*GOAL OF THE EXERCISE*
Find the word "Created" in the data. Return every line where it appears.

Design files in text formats

[Start of Attachment]

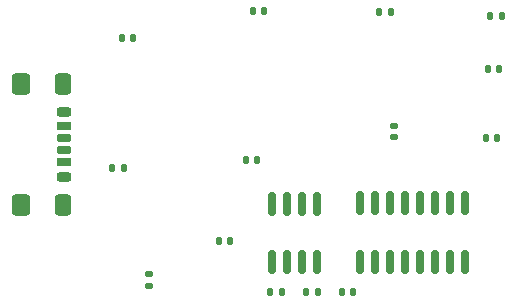
<source format=gbr>
%TF.GenerationSoftware,KiCad,Pcbnew,8.0.2*%
%TF.CreationDate,2024-06-03T00:30:19+01:00*%
%TF.ProjectId,Ruler_V2_KiCad,52756c65-725f-4563-925f-4b694361642e,rev?*%
%TF.SameCoordinates,Original*%
%TF.FileFunction,Paste,Bot*%
%TF.FilePolarity,Positive*%
%FSLAX46Y46*%
G04 Gerber Fmt 4.6, Leading zero omitted, Abs format (unit mm)*
G04 Created by KiCad (PCBNEW 8.0.2) date 2024-06-03 00:30:19*
%MOMM*%
%LPD*%
G01*
G04 APERTURE LIST*
G04 Aperture macros list*
%AMRoundRect*
0 Rectangle with rounded corners*
0 $1 Rounding radius*
0 $2 $3 $4 $5 $6 $7 $8 $9 X,Y pos of 4 corners*
0 Add a 4 corners polygon primitive as box body*
4,1,4,$2,$3,$4,$5,$6,$7,$8,$9,$2,$3,0*
0 Add four circle primitives for the rounded corners*
1,1,$1+$1,$2,$3*
1,1,$1+$1,$4,$5*
1,1,$1+$1,$6,$7*
1,1,$1+$1,$8,$9*
0 Add four rect primitives between the rounded corners*
20,1,$1+$1,$2,$3,$4,$5,0*
20,1,$1+$1,$4,$5,$6,$7,0*
20,1,$1+$1,$6,$7,$8,$9,0*
20,1,$1+$1,$8,$9,$2,$3,0*%
G04 Aperture macros list end*
%ADD10RoundRect,0.135000X0.135000X0.185000X-0.135000X0.185000X-0.135000X-0.185000X0.135000X-0.185000X0*%
%ADD11RoundRect,0.175000X0.425000X-0.175000X0.425000X0.175000X-0.425000X0.175000X-0.425000X-0.175000X0*%
%ADD12RoundRect,0.190000X-0.410000X0.190000X-0.410000X-0.190000X0.410000X-0.190000X0.410000X0.190000X0*%
%ADD13RoundRect,0.200000X-0.400000X0.200000X-0.400000X-0.200000X0.400000X-0.200000X0.400000X0.200000X0*%
%ADD14RoundRect,0.175000X-0.425000X0.175000X-0.425000X-0.175000X0.425000X-0.175000X0.425000X0.175000X0*%
%ADD15RoundRect,0.190000X0.410000X-0.190000X0.410000X0.190000X-0.410000X0.190000X-0.410000X-0.190000X0*%
%ADD16RoundRect,0.200000X0.400000X-0.200000X0.400000X0.200000X-0.400000X0.200000X-0.400000X-0.200000X0*%
%ADD17RoundRect,0.250000X0.425000X-0.650000X0.425000X0.650000X-0.425000X0.650000X-0.425000X-0.650000X0*%
%ADD18RoundRect,0.250000X0.500000X-0.650000X0.500000X0.650000X-0.500000X0.650000X-0.500000X-0.650000X0*%
%ADD19RoundRect,0.147500X0.147500X0.172500X-0.147500X0.172500X-0.147500X-0.172500X0.147500X-0.172500X0*%
%ADD20RoundRect,0.147500X-0.147500X-0.172500X0.147500X-0.172500X0.147500X0.172500X-0.147500X0.172500X0*%
%ADD21RoundRect,0.147500X0.172500X-0.147500X0.172500X0.147500X-0.172500X0.147500X-0.172500X-0.147500X0*%
%ADD22RoundRect,0.140000X-0.140000X-0.170000X0.140000X-0.170000X0.140000X0.170000X-0.140000X0.170000X0*%
%ADD23RoundRect,0.150000X-0.150000X0.850000X-0.150000X-0.850000X0.150000X-0.850000X0.150000X0.850000X0*%
%ADD24RoundRect,0.150000X-0.150000X0.825000X-0.150000X-0.825000X0.150000X-0.825000X0.150000X0.825000X0*%
G04 APERTURE END LIST*
D10*
%TO.C,R103*%
X101990000Y-112500000D03*
X103010000Y-112500000D03*
%TD*%
%TO.C,R102*%
X117590000Y-89100000D03*
X118610000Y-89100000D03*
%TD*%
%TO.C,R101*%
X98990000Y-112500000D03*
X100010000Y-112500000D03*
%TD*%
D11*
%TO.C,J102*%
X81532500Y-100500000D03*
D12*
X81532500Y-98480000D03*
D13*
X81532500Y-97250000D03*
D14*
X81532500Y-99500000D03*
D15*
X81532500Y-101520000D03*
D16*
X81532500Y-102750000D03*
D17*
X81477500Y-105125000D03*
D18*
X77897500Y-105125000D03*
D17*
X81477500Y-94875000D03*
D18*
X77897500Y-94875000D03*
%TD*%
D19*
%TO.C,D110*%
X94615000Y-108200000D03*
X95585000Y-108200000D03*
%TD*%
D20*
%TO.C,D109*%
X97885000Y-101300000D03*
X96915000Y-101300000D03*
%TD*%
D19*
%TO.C,D108*%
X117215000Y-99500000D03*
X118185000Y-99500000D03*
%TD*%
D20*
%TO.C,D107*%
X87385000Y-91000000D03*
X86415000Y-91000000D03*
%TD*%
D19*
%TO.C,D106*%
X108215000Y-88800000D03*
X109185000Y-88800000D03*
%TD*%
D21*
%TO.C,D105*%
X109500000Y-98415000D03*
X109500000Y-99385000D03*
%TD*%
%TO.C,D104*%
X88700000Y-111015000D03*
X88700000Y-111985000D03*
%TD*%
D20*
%TO.C,D103*%
X86585000Y-102000000D03*
X85615000Y-102000000D03*
%TD*%
%TO.C,D102*%
X98485000Y-88700000D03*
X97515000Y-88700000D03*
%TD*%
D19*
%TO.C,D101*%
X117415000Y-93600000D03*
X118385000Y-93600000D03*
%TD*%
D22*
%TO.C,C101*%
X105980000Y-112500000D03*
X105020000Y-112500000D03*
%TD*%
D23*
%TO.C,U102*%
X106555000Y-105000000D03*
X107825000Y-105000000D03*
X109095000Y-105000000D03*
X110365000Y-105000000D03*
X111635000Y-105000000D03*
X112905000Y-105000000D03*
X114175000Y-105000000D03*
X115445000Y-105000000D03*
X115445000Y-110000000D03*
X114175000Y-110000000D03*
X112905000Y-110000000D03*
X111635000Y-110000000D03*
X110365000Y-110000000D03*
X109095000Y-110000000D03*
X107825000Y-110000000D03*
X106555000Y-110000000D03*
%TD*%
D24*
%TO.C,U101*%
X99095000Y-105025000D03*
X100365000Y-105025000D03*
X101635000Y-105025000D03*
X102905000Y-105025000D03*
X102905000Y-109975000D03*
X101635000Y-109975000D03*
X100365000Y-109975000D03*
X99095000Y-109975000D03*
%TD*%
M02*

</source>
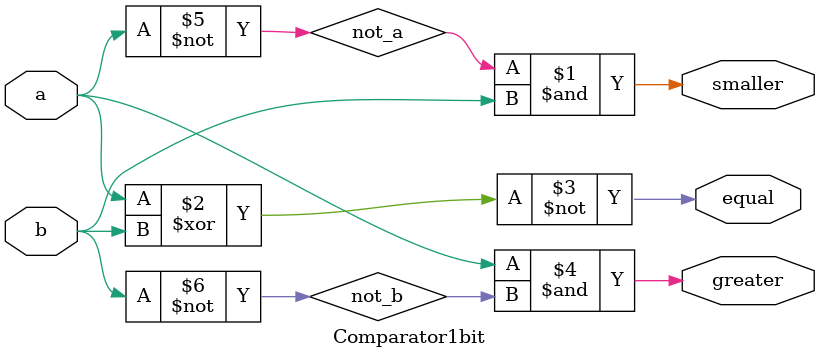
<source format=v>
module Comparator1bit(
		input a ,b,
		output smaller , equal , greater
	);

	wire not_a , not_b ;

	not NOT1(not_a , a);
	not NOT2(not_b , b);

	//Smaller
	and AND1( smaller , not_a , b);

	//Equal
	xnor XNOR1(equal , a , b) ;

	//Greater
	and AND2(greater , a , not_b);

endmodule
</source>
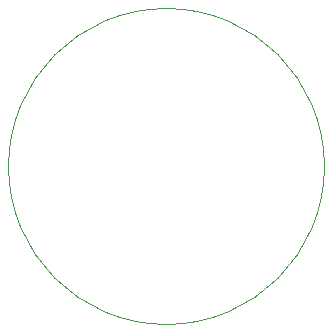
<source format=gbr>
%TF.GenerationSoftware,KiCad,Pcbnew,(6.0.0-0)*%
%TF.CreationDate,2022-01-05T16:19:24+01:00*%
%TF.ProjectId,IEC-62056-21-Optical-Probe,4945432d-3632-4303-9536-2d32312d4f70,1*%
%TF.SameCoordinates,Original*%
%TF.FileFunction,Profile,NP*%
%FSLAX46Y46*%
G04 Gerber Fmt 4.6, Leading zero omitted, Abs format (unit mm)*
G04 Created by KiCad (PCBNEW (6.0.0-0)) date 2022-01-05 16:19:24*
%MOMM*%
%LPD*%
G01*
G04 APERTURE LIST*
%TA.AperFunction,Profile*%
%ADD10C,0.100000*%
%TD*%
G04 APERTURE END LIST*
D10*
X163375000Y-100000000D02*
G75*
G03*
X163375000Y-100000000I-13375000J0D01*
G01*
M02*

</source>
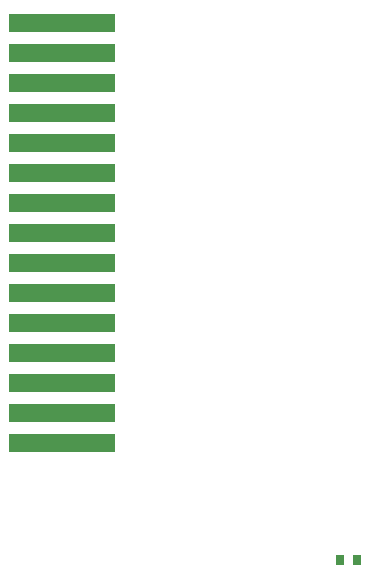
<source format=gtp>
G04 Layer: TopPasteMaskLayer*
G04 EasyEDA v6.5.22, 2023-04-21 14:11:52*
G04 02b723c2ecb045abbe3cd18361d6b951,0d2cea57a9a8422ebbcee2df73fbc454,10*
G04 Gerber Generator version 0.2*
G04 Scale: 100 percent, Rotated: No, Reflected: No *
G04 Dimensions in millimeters *
G04 leading zeros omitted , absolute positions ,4 integer and 5 decimal *
%FSLAX45Y45*%
%MOMM*%

%ADD10R,0.8000X0.9000*%
%ADD11R,9.0000X1.5240*%

%LPD*%
D10*
G01*
X3219602Y-152400D03*
G01*
X3079597Y-152400D03*
D11*
G01*
X723900Y4394200D03*
G01*
X723900Y4140200D03*
G01*
X723900Y3886200D03*
G01*
X723900Y3632200D03*
G01*
X723900Y3378200D03*
G01*
X723900Y3124200D03*
G01*
X723900Y2870200D03*
G01*
X723900Y2616200D03*
G01*
X723900Y2362200D03*
G01*
X723900Y2108200D03*
G01*
X723900Y1854200D03*
G01*
X723900Y1600200D03*
G01*
X723900Y1346200D03*
G01*
X723900Y1092200D03*
G01*
X723900Y838200D03*
M02*

</source>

[End of Attachment]

*RESULT OF THE TASK*
G04 Created by KiCad (PCBNEW 8.0.2) date 2024-06-03 00:30:19*
G04 Created by KiCad (PCBNEW (6.0.0-0)) date 2022-01-05 16:19:24*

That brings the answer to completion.